So rather than attempt to address such difficult issues, people blame scapegoats, attack them to make it look like they're doing something, then call it a day.
Back on topic:
The guy makes some very good points. "Proof by vehement assertion", while wildly popular in politics, is not a scientifically viable method.
So a true conservative, and not a Conservative with an (R) after his name. Even better.
Can't wait for the rest of the day.
Honestly, you cannot compare a bunch of rounds playing online FPS games to your own personal WWII experience. What was Rockefeller on?
"Blaming someone is easy, takes no effort, and gives the illusion that you’re fixing the problem while keeping yourself safe."
Exactly the point here that is proven by Adam. People who uphold gratuitous censorship laws might tell us they're thinking in the long term to prevent future problems from happening, but they're really just short term solutions that take a short span of time to carry out, so they need to put their foot where their mouth is.
I don't care if he is conservative or liberal, he speaks of critical thinking, something both sides too often lack.
i mean, i'm sure it has nothing to do with continual impoverishment of the lower class (majority of which are minorities) at the hands of the upper class (mostly W.A.S.P.s running big buisness industries). neither would it have to do with the government continually passing legislation that favors the rich, nor building more jails while underfunding schools.
no, i'm sure it's them danged vidjagames causin Satan to pervert the young'ns.
Let us print this on a banner and have a parade trough town!!!
Combine the amount of people coming to our side and the crap JT is in, I say we are not far from winning this (cultural) war.
And that, folks, is your Jack Thompson angle!
ps
One other thing i do not see by politicians is the focus on responsibility of today americans.
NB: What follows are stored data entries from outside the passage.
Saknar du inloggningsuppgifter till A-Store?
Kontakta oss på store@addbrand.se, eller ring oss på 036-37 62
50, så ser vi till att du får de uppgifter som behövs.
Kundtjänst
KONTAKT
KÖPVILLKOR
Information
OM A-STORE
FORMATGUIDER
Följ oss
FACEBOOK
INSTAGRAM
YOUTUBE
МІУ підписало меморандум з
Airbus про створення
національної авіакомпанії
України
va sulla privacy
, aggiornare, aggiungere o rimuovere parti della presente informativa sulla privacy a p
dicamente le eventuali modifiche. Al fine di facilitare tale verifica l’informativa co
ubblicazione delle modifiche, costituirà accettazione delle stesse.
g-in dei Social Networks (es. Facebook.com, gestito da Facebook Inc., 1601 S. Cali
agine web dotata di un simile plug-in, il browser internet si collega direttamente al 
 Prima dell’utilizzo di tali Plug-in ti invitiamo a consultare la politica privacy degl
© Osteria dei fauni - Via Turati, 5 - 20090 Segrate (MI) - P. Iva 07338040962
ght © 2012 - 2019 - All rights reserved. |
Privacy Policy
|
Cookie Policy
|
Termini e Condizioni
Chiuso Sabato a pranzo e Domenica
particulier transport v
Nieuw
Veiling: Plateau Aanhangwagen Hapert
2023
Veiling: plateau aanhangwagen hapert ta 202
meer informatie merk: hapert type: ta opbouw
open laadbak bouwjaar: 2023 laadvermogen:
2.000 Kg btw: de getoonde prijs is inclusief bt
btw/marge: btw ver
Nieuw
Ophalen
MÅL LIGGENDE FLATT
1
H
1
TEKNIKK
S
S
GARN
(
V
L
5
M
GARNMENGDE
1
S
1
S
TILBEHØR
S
They talk about "M" rated games like they are intended to be played by children. I am sorry, but if you let you kids (under a certian age) play man hunt, you have failed as a parent, and are now part of the problem. Read this how to on being a parent. http://www.thebestpageintheuniverse.net/c.cgi?u=beat
@ lumi
How aptly put.
I don't think even then the politicians' argument would have even the most tenuous basis in reality. Those who are driven by PTSD to return to the imprinted stresses that messed them up aren't desensitized to violence--rather, they are hyper-sensitized to it, aroused back to the state of alertness and overstressedness that leaves them so affected.
So even if videogames had the same effect, they would not be promoting killers or numbing people to violence, but rather the opposite. But of course, most reprehensible is that he compares video game violence to war in its effects on people, thus demeaning the struggles real people have in normal lives after being exposed to situations conducive to PTSD formation.
You see, people don't believe things unless they come from someone they consider clean-cut, even when said things are true.